I had a wonderful time with them. We went out to dinner a couple times, John and I went out to lunch, we talked and reminisced about our childhoods, how different and alike they were and how our genetics seem to have us do the same things around the same ages. It was kind of fun.
On Saturday evening their children and grand kids showed up for dinner and so did John's mom, Jeri, whom I hadn't seen since 1968. We had a wonderful visit. It was really great. John and Phoebe and their kids are Christians and have Christlike qualities and treat people like they are royalty.
The bump in the road came on Sunday when John asked me if I go to Church on Sundays and what Church I went to. Knowing that being LDS puts people off I was hesitant to tell him, but I did and then we had an emotional discussion about beliefs and why I kept a low profile on telling the family what Church I belong too. I explained to them that all the years of feeling rejected by the Tompkins family (although that might not have been the case with the family, but it was MY feelings) I didn't want to add something to the equation of reuniting that might change their minds about me and including me in the family. I always felt that no matter what I tried to do to get close to the family I was treated as an outsider. Kind of like "Well we know of her but we aren't involved with her because it's just ....blah, blah, blah."
It is hard to explain the emotions I was feeling....I told them I wasn't ashamed of my religious beliefs, that I am a Christian and there are many in this world that don't want to associate with 'Mormons' because they believe we are a 'cult' and we will try to convert them. This is not the case with me. After all, we all know that people don't convert people, it is the Holy Ghost....but I didn't tell them that.
I cried, actually sobbed, during the conversation because I loved them so much and I didn't want them to feel differently towards me after they found out I am LDS. Both of them hugged me and gave me complete assurance that they loved me.

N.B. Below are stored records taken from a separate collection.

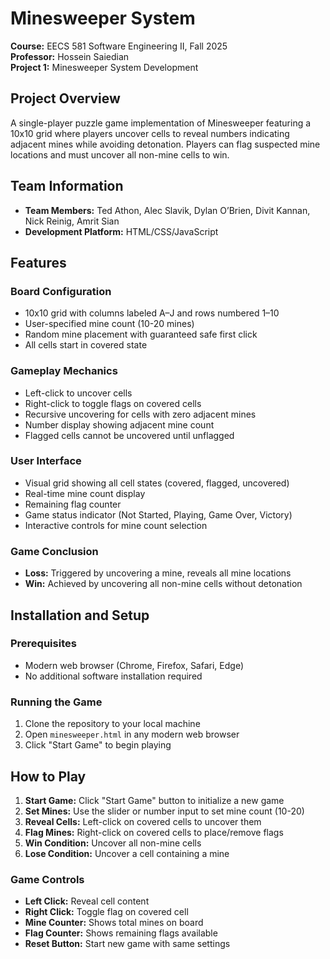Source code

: # Minesweeper System
**Course:** EECS 581 Software Engineering II, Fall 2025  
**Professor:** Hossein Saiedian  
**Project 1:** Minesweeper System Development

## Project Overview
A single-player puzzle game implementation of Minesweeper featuring a 10x10 grid where players uncover cells to reveal numbers indicating adjacent mines while avoiding detonation. Players can flag suspected mine locations and must uncover all non-mine cells to win.

## Team Information
- **Team Members:** Ted Athon, Alec Slavik, Dylan O’Brien, Divit Kannan, Nick Reinig, Amrit Sian
- **Development Platform:** HTML/CSS/JavaScript

## Features
### Board Configuration
- 10x10 grid with columns labeled A–J and rows numbered 1–10
- User-specified mine count (10-20 mines)
- Random mine placement with guaranteed safe first click
- All cells start in covered state

### Gameplay Mechanics
- Left-click to uncover cells
- Right-click to toggle flags on covered cells
- Recursive uncovering for cells with zero adjacent mines
- Number display showing adjacent mine count
- Flagged cells cannot be uncovered until unflagged

### User Interface
- Visual grid showing all cell states (covered, flagged, uncovered)
- Real-time mine count display
- Remaining flag counter
- Game status indicator (Not Started, Playing, Game Over, Victory)
- Interactive controls for mine count selection

### Game Conclusion
- **Loss:** Triggered by uncovering a mine, reveals all mine locations
- **Win:** Achieved by uncovering all non-mine cells without detonation

## Installation and Setup

### Prerequisites
- Modern web browser (Chrome, Firefox, Safari, Edge)
- No additional software installation required

### Running the Game
1. Clone the repository to your local machine
2. Open `minesweeper.html` in any modern web browser
3. Click "Start Game" to begin playing

## How to Play
1. **Start Game:** Click "Start Game" button to initialize a new game
2. **Set Mines:** Use the slider or number input to set mine count (10-20)
3. **Reveal Cells:** Left-click on covered cells to uncover them
4. **Flag Mines:** Right-click on covered cells to place/remove flags
5. **Win Condition:** Uncover all non-mine cells
6. **Lose Condition:** Uncover a cell containing a mine

### Game Controls
- **Left Click:** Reveal cell content
- **Right Click:** Toggle flag on covered cell
- **Mine Counter:** Shows total mines on board
- **Flag Counter:** Shows remaining flags available
- **Reset Button:** Start new game with same settings
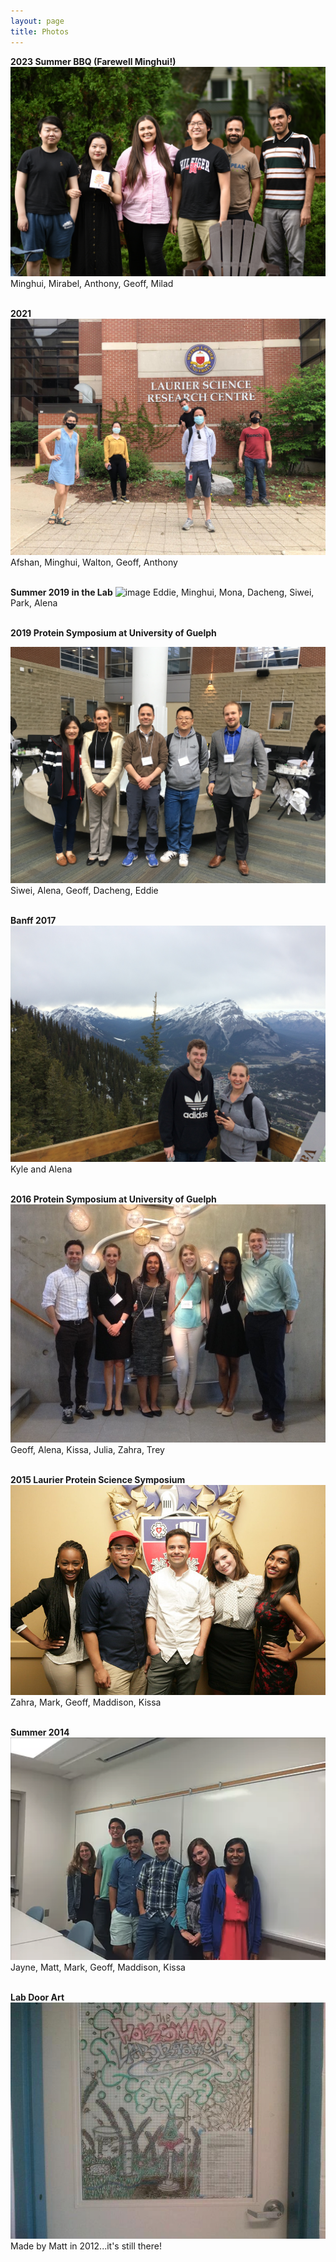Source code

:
 ```yaml
---
layout: page
title: Photos
---
```


**2023 Summer BBQ (Farewell Minghui!)**
![image](/Photos/2023_bbq_group1.JPG)
Minghui, Mirabel, Anthony, Geoff, Milad<br/><br/>

**2021**
![image](/Photos/20210521.jpg)
Afshan, Minghui, Walton, Geoff, Anthony<br/><br/>

**Summer 2019 in the Lab**
![image](/Photos/2019_lab.jpeg)
Eddie, Minghui, Mona, Dacheng, Siwei, Park, Alena<br/><br/>

**2019 Protein Symposium at University of Guelph**

![image](/Photos/2019_Guelph.JPG)
Siwei, Alena, Geoff, Dacheng, Eddie<br/><br/>

**Banff 2017**
![image](/Photos/Banff_2017.jpeg)
Kyle and Alena<br/><br/>

**2016 Protein Symposium at University of Guelph**
![image](/Photos/2016_Guelph.jpg)
Geoff, Alena, Kissa, Julia, Zahra, Trey<br/><br/>

**2015 Laurier Protein Science Symposium**
![image](/Photos/2015_LPSS.jpg)
Zahra, Mark, Geoff, Maddison, Kissa<br/><br/>

**Summer 2014**
![image](/Photos/Summer_2014.png)Jayne, Matt,  Mark, Geoff, Maddison, Kissa<br/><br/>

**Lab Door Art**
![image](/Photos/door_art.jpg)
Made by Matt in 2012...it's still there!
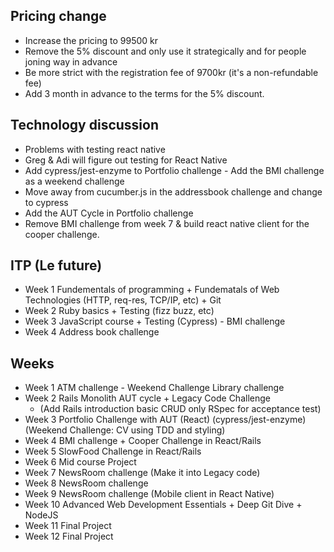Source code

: ## Pricing change
- Increase the pricing to 99500 kr
- Remove the 5% discount and only use it strategically and for people joning way in advance
- Be more strict with the registration fee of 9700kr (it's a non-refundable fee)
- Add 3 month in advance to the terms for the 5% discount.

## Technology discussion
- Problems with testing react native
- Greg & Adi will figure out testing for React Native
- Add cypress/jest-enzyme to Portfolio challenge - Add the BMI challenge as a weekend challenge
- Move away from cucumber.js in the addressbook challenge and change to cypress
- Add the AUT Cycle in Portfolio challenge
- Remove BMI challenge from week 7 & build react native client for the cooper challenge.

## ITP (Le future)
- Week 1 Fundementals of programming + Fundematals of Web Technologies (HTTP, req-res, TCP/IP, etc) + Git
- Week 2 Ruby basics + Testing (fizz buzz, etc)
- Week 3 JavaScript course + Testing (Cypress) - BMI challenge
- Week 4 Address book challenge

## Weeks
- Week 1 ATM challenge - Weekend Challenge Library challenge
- Week 2 Rails Monolith AUT cycle + Legacy Code Challenge
  - (Add Rails introduction basic CRUD only RSpec for acceptance test)
- Week 3 Portfolio Challenge with AUT (React) (cypress/jest-enzyme) (Weekend Challenge: CV using TDD and styling)
- Week 4 BMI challenge  + Cooper Challenge in React/Rails
- Week 5 SlowFood Challenge in React/Rails
- Week 6 Mid course Project
- Week 7 NewsRoom challenge (Make it into Legacy code)
- Week 8 NewsRoom challenge
- Week 9 NewsRoom challenge (Mobile client in React Native)
- Week 10 Advanced Web Development Essentials + Deep Git Dive + NodeJS 
- Week 11 Final Project
- Week 12 Final Project
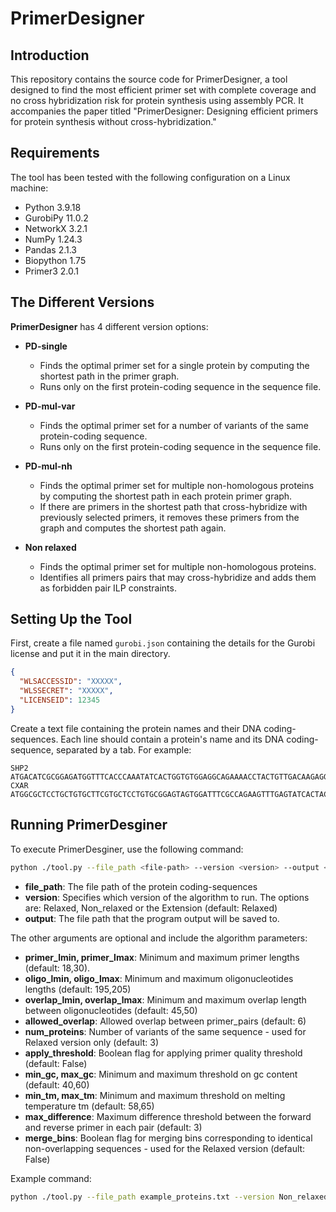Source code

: 
# PrimerDesigner

## Introduction

This repository contains the source code for PrimerDesigner, a tool designed to find the most efficient primer set with complete coverage and no cross hybridization risk for protein synthesis using assembly PCR. It accompanies the paper titled "PrimerDesigner: Designing efficient primers for protein synthesis without cross-hybridization."

## Requirements

The tool has been tested with the following configuration on a Linux machine:
- Python 3.9.18
- GurobiPy 11.0.2
- NetworkX 3.2.1
- NumPy 1.24.3
- Pandas 2.1.3
- Biopython 1.75
- Primer3 2.0.1

## The Different Versions

**PrimerDesigner** has 4 different version options:

- **PD-single**
  - Finds the optimal primer set for a single protein by computing the shortest path in the primer graph.
  - Runs only on the first protein-coding sequence in the sequence file.

- **PD-mul-var**
  - Finds the optimal primer set for a number of variants of the same protein-coding sequence.
  - Runs only on the first protein-coding sequence in the sequence file.

- **PD-mul-nh**
  - Finds the optimal primer set for multiple non-homologous proteins by computing the shortest path in each protein primer graph.
  - If there are primers in the shortest path that cross-hybridize with previously selected primers, it removes these primers from the graph and computes the shortest path again.

- **Non relaxed**
  - Finds the optimal primer set for multiple non-homologous proteins.
  - Identifies all primers pairs that may cross-hybridize and adds them as forbidden pair ILP constraints.


## Setting Up the Tool

First, create a file named `gurobi.json` containing the details for the Gurobi license and put it in the main directory.

```json
{
  "WLSACCESSID": "XXXXX",
  "WLSSECRET": "XXXXX",
  "LICENSEID": 12345
}
```

Create a text file containing the protein names and their DNA coding-sequences. Each line should contain a protein's name and its DNA coding-sequence, separated by a tab. For example: 

```text
SHP2  ATGACATCGCGGAGATGGTTTCACCCAAATATCACTGGTGTGGAGGCAGAAAACCTACTGTTGACAAGAGGAGT....
CXAR  ATGGCGCTCCTGCTGTGCTTCGTGCTCCTGTGCGGAGTAGTGGATTTCGCCAGAAGTTTGAGTATCACTACTCC....
```

## Running PrimerDesginer

To execute PrimerDesginer, use the following command:

```bash
python ./tool.py --file_path <file-path> --version <version> --output <output-file>
```
- **file_path**: The file path of the protein coding-sequences
- **version**: Specifies which version of the algorithm to run. The options are: Relaxed, Non_relaxed or the Extension (default: Relaxed)
- **output**: The file path that the program output will be saved to.
  
The other arguments are optional and include the algorithm parameters:

- **primer_lmin, primer_lmax**: Minimum and maximum primer lengths (default: 18,30).
- **oligo_lmin, oligo_lmax**: Minimum and maximum oligonucleotides lengths (default: 195,205)
- **overlap_lmin, overlap_lmax**: Minimum and maximum overlap length between oligonucleotides  (default: 45,50)
- **allowed_overlap**: Allowed overlap between primer_pairs (default: 6)
- **num_proteins**: Number of variants of the same sequence - used for Relaxed version only (default: 3)
- **apply_threshold**: Boolean flag for applying primer quality threshold (default: False)
- **min_gc, max_gc**: Minimum and maximum threshold on gc content (default: 40,60)
- **min_tm, max_tm**: Minimum and maximum threshold on melting temperature tm (default: 58,65)
- **max_difference**: Maximum difference threshold between the forward and reverse primer in each pair (default: 3)
- **merge_bins**: Boolean flag for merging bins corresponding to identical non-overlapping sequences - used for the Relaxed version (default: False)


Example command:
```bash
python ./tool.py --file_path example_proteins.txt --version Non_relaxed --output run_output --primer_lmin 20 --primer_lmax 26 --oligo_lmin 180 --oligo_lmax 200
```


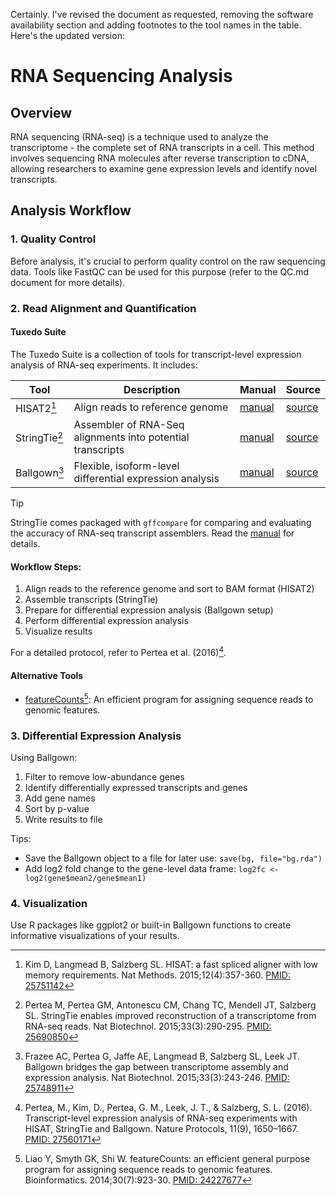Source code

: Certainly. I've revised the document as requested, removing the software availability section and adding footnotes to the tool names in the table. Here's the updated version:

# RNA Sequencing Analysis

## Overview

RNA sequencing (RNA-seq) is a technique used to analyze the transcriptome - the complete set of RNA transcripts in a cell. This method involves sequencing RNA molecules after reverse transcription to cDNA, allowing researchers to examine gene expression levels and identify novel transcripts.

## Analysis Workflow

### 1. Quality Control

Before analysis, it's crucial to perform quality control on the raw sequencing data. Tools like FastQC can be used for this purpose (refer to the QC.md document for more details).

### 2. Read Alignment and Quantification

#### Tuxedo Suite

The Tuxedo Suite is a collection of tools for transcript-level expression analysis of RNA-seq experiments. It includes:

| Tool          | Description                                                | Manual                                                                      | Source                                             |
| ------------- | ---------------------------------------------------------- | --------------------------------------------------------------------------- | -------------------------------------------------- |
| HISAT2[^1]    | Align reads to reference genome                            | [manual](https://daehwankimlab.github.io/hisat2/manual/)                    | [source](https://github.com/DaehwanKimLab/hisat2)  |
| StringTie[^2] | Assembler of RNA-Seq alignments into potential transcripts | [manual](https://ccb.jhu.edu/software/stringtie/index.shtml)                | [source](https://github.com/gpertea/stringtie)     |
| Ballgown[^3]  | Flexible, isoform-level differential expression analysis   | [manual](https://bioconductor.org/packages/release/bioc/html/ballgown.html) | [source](https://github.com/alyssafrazee/ballgown) |

> [!TIP]
> StringTie comes packaged with `gffcompare` for comparing and evaluating the
> accuracy of RNA-seq transcript assemblers. Read the
> [manual](https://ccb.jhu.edu/software/stringtie/gffcompare.shtml) for details.

#### Workflow Steps:

1. Align reads to the reference genome and sort to BAM format (HISAT2)
2. Assemble transcripts (StringTie)
3. Prepare for differential expression analysis (Ballgown setup)
4. Perform differential expression analysis
5. Visualize results

For a detailed protocol, refer to Pertea et al. (2016)[^4].

#### Alternative Tools

- [featureCounts](https://subread.sourceforge.net/featureCounts.html)[^5]: An efficient program for assigning sequence reads to genomic features.

### 3. Differential Expression Analysis

Using Ballgown:

1. Filter to remove low-abundance genes
2. Identify differentially expressed transcripts and genes
3. Add gene names
4. Sort by p-value
5. Write results to file

Tips:

- Save the Ballgown object to a file for later use: `save(bg, file="bg.rda")`
- Add log2 fold change to the gene-level data frame:
  `log2fc <- log2(gene$mean2/gene$mean1)`

### 4. Visualization

Use R packages like ggplot2 or built-in Ballgown functions to create informative visualizations of your results.

[^1]: Kim D, Langmead B, Salzberg SL. HISAT: a fast spliced aligner with low memory requirements. Nat Methods. 2015;12(4):357-360. [PMID: 25751142](https://pubmed.ncbi.nlm.nih.gov/25751142/)

[^2]: Pertea M, Pertea GM, Antonescu CM, Chang TC, Mendell JT, Salzberg SL. StringTie enables improved reconstruction of a transcriptome from RNA-seq reads. Nat Biotechnol. 2015;33(3):290-295. [PMID: 25690850](https://pubmed.ncbi.nlm.nih.gov/25690850/)

[^3]: Frazee AC, Pertea G, Jaffe AE, Langmead B, Salzberg SL, Leek JT. Ballgown bridges the gap between transcriptome assembly and expression analysis. Nat Biotechnol. 2015;33(3):243-246. [PMID: 25748911](https://pubmed.ncbi.nlm.nih.gov/25748911/)

[^4]: Pertea, M., Kim, D., Pertea, G. M., Leek, J. T., & Salzberg, S. L. (2016). Transcript-level expression analysis of RNA-seq experiments with HISAT, StringTie and Ballgown. Nature Protocols, 11(9), 1650–1667. [PMID: 27560171](https://pubmed.ncbi.nlm.nih.gov/27560171/)

[^5]: Liao Y, Smyth GK, Shi W. featureCounts: an efficient general purpose program for assigning sequence reads to genomic features. Bioinformatics. 2014;30(7):923-30. [PMID: 24227677](https://pubmed.ncbi.nlm.nih.gov/24227677/)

The rest of the day was different, in a good way. There was a wall that was knocked down and an understanding of how I viewed my position in the family of Tompkins and I assured them that I am at the point in my life that if the family really didn't want to have anything to do with me for WHATEVER reason, then I would be okay with that. Even with my feelings of rejection, we have had the opportunity to get to know each other, grow a bit closer and enjoy each other's company.....and if after that, there is a feeling that they *whoever 'they' are* don't want to include me in family things, then okay. That's life and I can accept that. I did what I could to reach out and let them know that I am part of the family and that no matter what I will love them till the end of time.
I believe that John and Phoebe are accepting and won't let this get in the way of our relationship. I pray for them in my heart and look up to them in a respectful way. I trust them with my life. This is the way I feel about Kathy and Dean as well. Susie is as precious to me as anything and I love her to pieces. I look forward to the day that we all can be in one place at one time and spend a wonderful weekend together.